Sound Discipline teaches people to do the right thing even when no one is looking. Using a research based, experiential and culturally responsive approach, Sound Discipline teaches parents and educators to build respectful relationships and use solution focused problem solving—with children and each other. Sound Discipline helps families, schools and communities eliminate the race bias in discipline and fosters academic excellence, citizenship,equity and democracy.

Type: citizen sector

The Problem

Our schools and families are struggling. Too many students are disruptive, labeled, and kicked out for “bad behavior” because they “can’t learn” to behave. Schools readily reward and punish in a misguided attempt to shape student behavior, but rarely teach needed social – emotional skills with the time, care, and patience given to math or reading. The implication is that they know better; if one could only make students care, disruptive behavior would disappear. But significant skills and the ability to apply them are missing. Teaching skills and a systematic solution-focused approach to discipline is what will build strong future leaders.

The Solution

Sound Discipline works with school adults (staff and parents) to create a transformative cultural shift in adult–student and student-student relationships. By experientially practicing skills that enhance relationships (self regulation, empathy, mutual respect and problem solving) school staff, students and families build a powerful learning community that cultivates mutual respect, active participation, social-emotional development and ultimately academic excellence. Students practice their new skills by solving their own problems using structured class meetings. School administrations review site-based data to identify emerging patterns of behavior problems, develop timely and enduring responses, and develop a sustainable system for discipline in the school. The program also includes parent education to build parenting skills and reinforce student growth at home as well as in the classroom.

Example

Two students come in from recess visibly upset. There was shoving going on in line. This classroom is in a Sound Discipline school. Instead of going to the teacher for help, Mahad and Alex know what to do and find the student with the “problem-solving helper” job. The three of them sit in the problem-solving corner. The helper makes sure each student is heard, then asks which tool from the “Wheel of Choice” they’d like to use. They choose “Bugs & Wishes.” Alex says, “Mahad, it *bugs* me when you cut in line, and I *wish* you wouldn’t do it.” Mahad says he won’t do it again. Alex isn’t convinced. The helper suggests putting it on the class meeting agenda so the class can help them brainstorm more solutions to choose from. Alex agrees. Mahad and the helper return to their seats to work. Alex, still upset, decides to first spend a few moments in the cool-down spot specially designed by the class at the beginning of the year to help students get re-centered when they’re struggling. Within a few minutes Alex is also back at his seat working and the teacher, uninterrupted, continues helping another student with his writing.
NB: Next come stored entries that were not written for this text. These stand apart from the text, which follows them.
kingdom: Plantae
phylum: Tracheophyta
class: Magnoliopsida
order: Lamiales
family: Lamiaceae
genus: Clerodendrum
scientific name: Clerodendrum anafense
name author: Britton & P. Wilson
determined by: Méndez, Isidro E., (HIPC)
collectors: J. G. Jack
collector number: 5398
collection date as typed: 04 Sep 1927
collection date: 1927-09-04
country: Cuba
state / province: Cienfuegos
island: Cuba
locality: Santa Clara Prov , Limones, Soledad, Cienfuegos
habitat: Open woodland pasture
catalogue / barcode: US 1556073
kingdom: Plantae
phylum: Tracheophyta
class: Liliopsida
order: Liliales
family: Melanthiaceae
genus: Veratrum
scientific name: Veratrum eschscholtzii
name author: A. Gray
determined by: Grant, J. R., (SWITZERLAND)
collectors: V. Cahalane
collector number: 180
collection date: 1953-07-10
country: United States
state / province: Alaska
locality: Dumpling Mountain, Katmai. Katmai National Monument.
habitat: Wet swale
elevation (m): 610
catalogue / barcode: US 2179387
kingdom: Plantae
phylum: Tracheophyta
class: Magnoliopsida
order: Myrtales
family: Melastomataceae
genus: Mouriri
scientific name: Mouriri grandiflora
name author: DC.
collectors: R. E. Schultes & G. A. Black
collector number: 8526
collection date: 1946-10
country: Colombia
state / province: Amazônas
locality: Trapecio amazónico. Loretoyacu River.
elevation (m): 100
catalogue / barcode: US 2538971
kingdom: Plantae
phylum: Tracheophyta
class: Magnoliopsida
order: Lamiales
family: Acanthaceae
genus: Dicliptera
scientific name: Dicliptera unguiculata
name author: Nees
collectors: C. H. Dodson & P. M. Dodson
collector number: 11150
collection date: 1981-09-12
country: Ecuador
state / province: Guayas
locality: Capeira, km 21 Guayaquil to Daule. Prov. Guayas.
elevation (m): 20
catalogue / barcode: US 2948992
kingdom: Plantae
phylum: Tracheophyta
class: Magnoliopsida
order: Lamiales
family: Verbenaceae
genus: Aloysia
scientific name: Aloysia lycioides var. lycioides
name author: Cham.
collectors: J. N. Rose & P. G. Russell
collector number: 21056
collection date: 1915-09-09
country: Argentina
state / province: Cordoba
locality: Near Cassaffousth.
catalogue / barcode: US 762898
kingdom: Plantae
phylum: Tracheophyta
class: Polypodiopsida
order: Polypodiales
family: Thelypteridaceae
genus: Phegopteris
Budget: $50,000 - $100,000

Marketplace

Roots of Empathy, Responsive Classroom and Open Circle all focus solely on teaching social emotional skills. Positive Behavior Intervention Support (PBIS) uses a systems approach to discipline, without directly teaching social skills. Sound Discipline does both: combines an experiential curriculum to teach social- emotional skills and supports schools in developing a data-driven, Solution-Focused discipline program. As a result: 1) Students SEE adults modeling the social-emotional skills they are learning, 2) data is regularly reviewed and used for continuous improvement 3) the parenting community is involved. Other programs have a historical and funding advantage that gives them greater visibility.